Mas a corrupção não é o único obstáculo à criação de um ambiente de investimentos privados desinquinado e despoluído, indispensável para o crescimento e o desenvolvimento. A burocracia - via de regra associada à corrupção - é outro dos males a ser ferozmente combatido. Neste sentido, as mais recentes iniciativas do Governo - aumento para 50 milhões de dólares o montante de investimento privado sujeito à autorização do Presidente da República no quadro da Lei do Investimento Privado, aglutinação de alguns órgãos do Estado relacionados com o investimento privado (mais do que fusão de instituições dever-se-iam reduzir/eliminar procedimentos, formar/consciencializar os funcionários públicos), revisão da Lei do Fomento Florestal. Quanto mais reduzida se apresentar a cadeia de procedimentos, menores serão os custos administrativos, menor o espaço para a chamada corrupção de baixa intensidade e maior atractividade sobre as iniciativas privadas.
Compreende-se que se está a entrar numa nova era de governação - não de regime político, nem de autoritarismo do Estado/Partido - e, como se costuma dizer, elementos mudam-se os tempos, mudam-se as vontades. Mas as mudanças podem ser feitas sem crispação entre os mais destacados agentes. Para mim, existe, sim senhor, crispação entre o Presidente da República e o Presidente do MPLA, não valendo a pena tentar-se tapar o sol com a peneira, pois o nível de compreensão e de leitura política da grande maioria da população é hoje muito diferente de há 10 ou 20 anos atrás.

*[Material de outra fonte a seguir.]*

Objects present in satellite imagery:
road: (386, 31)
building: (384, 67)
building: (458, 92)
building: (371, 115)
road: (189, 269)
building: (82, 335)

A despeito do Presidente João Lourenço referir, em alguns dos seus pronunciamentos, que outros contratos entre o Estado e empresas privados têm de ser revistos, porque danosos para o erário público, o que é facto é que o processo se iniciou pela denúncia dos contratos envolvendo familiares directos do ex-Presidente a República, José Eduardo dos Santos. A serenidade dos ambientes políticos, a sua estabilidade e transparência, são igualmente elementos/características dos bons ambientes de negócios, tão fundamentais para a expressão da liberdade económica e liberdade de iniciativa privada. Eu receio que no decurso de 2018 o ambiente político se venha a deteriorar no interior do MPLA, presunção baseada no princípio da física segundo o qual "a toda a acção, corresponde sempre uma reacção".
A economia mundial está a atravessar um bom momento e seria danoso para Angola não se aproveitarem as oportunidades de crescimento (que envolve sempre incremento de importações) de países como os Estados Unidos, União Europeia, Brasil, Índia, Vietname, China e outros novos mercados de enormes potencialidades e que estão ávidos de novos acordos comerciais. A China é já um parceiro tradicional de Angola, embora os receios de um relacionamento aberto se avolumem um pouco por toda a África, dadas as apetências "imperialistas" deste gigante económico.
Cinco tentáculos parece caracterizarem o novo posicionamento deste país no mundo (depois de último Congresso do seu Partido Comunista): energias renováveis (este país acaba de construir o maior painel flutuante de energia solar do planeta e prepara-se pôr em prática um ambicioso plano de energias alternativas tendente a diminuir a poluição e reduzir a sua dependência energética dos fósseis, compra da América Latina e da África (resguardo de terras aráveis para garantir a sua segurança alimentar e o fornecimento de matérias-primas à manufactura), guardião do livre comércio (posição assumida na última cimeira mundial e perante a renúncia de assumir este papel da parte dos Estados Unidos), futebol (erguer-se como potência futebolística dentro de 50 anos) e grandes investimentos em rotas marítimas e terrestres (a nova rota da seda ou também chamada de economia circular).